Le principe de la libération de Mandela se heurtait à une crainte obsessionnelle des dirigeants blancs et en particulier des militaires. Cette inquiétude reposait sur le danger communiste. En pleine guerre froide, cette angoisse s’appuyait sur un constat alarmant : l’Afrique du Sud était entourée de régimes marxistes à la solde de Moscou en Angola et au Mozambique. Ces deux pays avaient sur leur territoire d’importantes forces militaires et une quantité considérable de conseillers en provenance des pays communistes (URSS, RDA, Cuba). Ces mêmes États apportaient une aide militaire significative aux mouvements insurrectionnels noirs, notamment à l’ANC. Au vu de cette donnée, le pouvoir blanc d’Afrique du Sud se sentait menacé de l’extérieur et de l’intérieur. Le fait que Mandela ait exprimé des idées marxisantes dans sa jeunesse et que de nombreux cadres des mouvements noirs en rébellion affichaient une idéologie communiste renforçait l’angoisse du gouvernement de Pretoria qui ne voulait absolument pas entendre parler de nationalisations industrielles et minières. L’évolution de la pensée de Mandela sur ce sujet capital a cependant réconforté Niël Barnard : « … Mandela, malgré un flirt idéologique avec le communisme, n’était en aucun cas un staliniste bon teint. Au lieu de cela, il était plutôt un cryptocommuniste qui avait fait du communisme une partie de sa philosophie politique. Il était un nationaliste noir africain, fier et déterminé, qui recherchait et suscitait des amitiés et des alliés qui le soutenaient, lui et son organisation, dans leur effort pour atteindre leurs idéaux. Il croyait dans le nationalisme et soutenait que l’apartheid en privait les Noirs ». L’auteur est en revanche beaucoup moins tendre avec Winnie Mandela : « (elle) était possédée d’une passion révolutionnaire irrépressible, et ses déclarations, comme sa conduite, devenaient plus scandaleuses jour après jour. Dans le monde entier, on prit note de son discours tristement célèbre, d’avril 1986, où elle expliquait comment l’Afrique du Sud gagnerait sa liberté avec les boîtes d’allumettes et les colliers meurtriers ». L’épouse du leader noir fut d’ailleurs reconnue coupable d’enlèvement dans l’affaire de l’assassinat d’un jeune activiste de quatorze ans en décembre 1988 par des membres de son équipe de gardes du corps, plus connue sous le nom de Mandela United Football Club.

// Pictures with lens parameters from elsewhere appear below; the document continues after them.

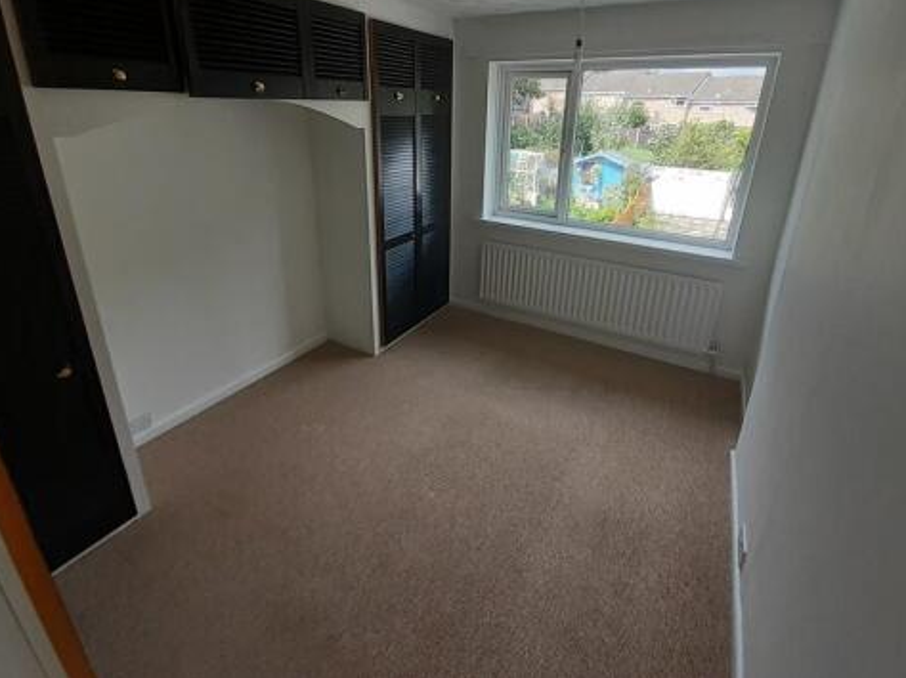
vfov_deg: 77.0
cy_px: 265
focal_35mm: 16
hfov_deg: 94.5
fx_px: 419
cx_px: 456
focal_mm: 1.13
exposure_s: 1/109
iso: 40
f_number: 2.2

Dans son récit, Niël Barnard rend un hommage appuyé au président P. W. Botha, qui a accompagné, certes avec méfiance, le processus de négociations. Mais l’ancien patron du NIS « oublie » de mentionner le rôle déterminant de Frederik de Klerk qui succéda à Botha (affaibli par un accident cardio-vasculaire) à la tête de l’État sud-africain le 14 août 1989. C’est pourtant le dernier Président blanc d’Afrique du Sud (lauréat du Prix Nobel de la paix avec Mandela en 1993), qui donnera une nouvelle impulsion. Cet élan décisif aboutira à la fin de l’apartheid et au transfert du pouvoir aux Noirs. Cet épisode crucial dans l’Histoire de l’Afrique du Sud a mis en lumière le rôle majeur des services de renseignement dans une dynamique de diplomatie souterraine.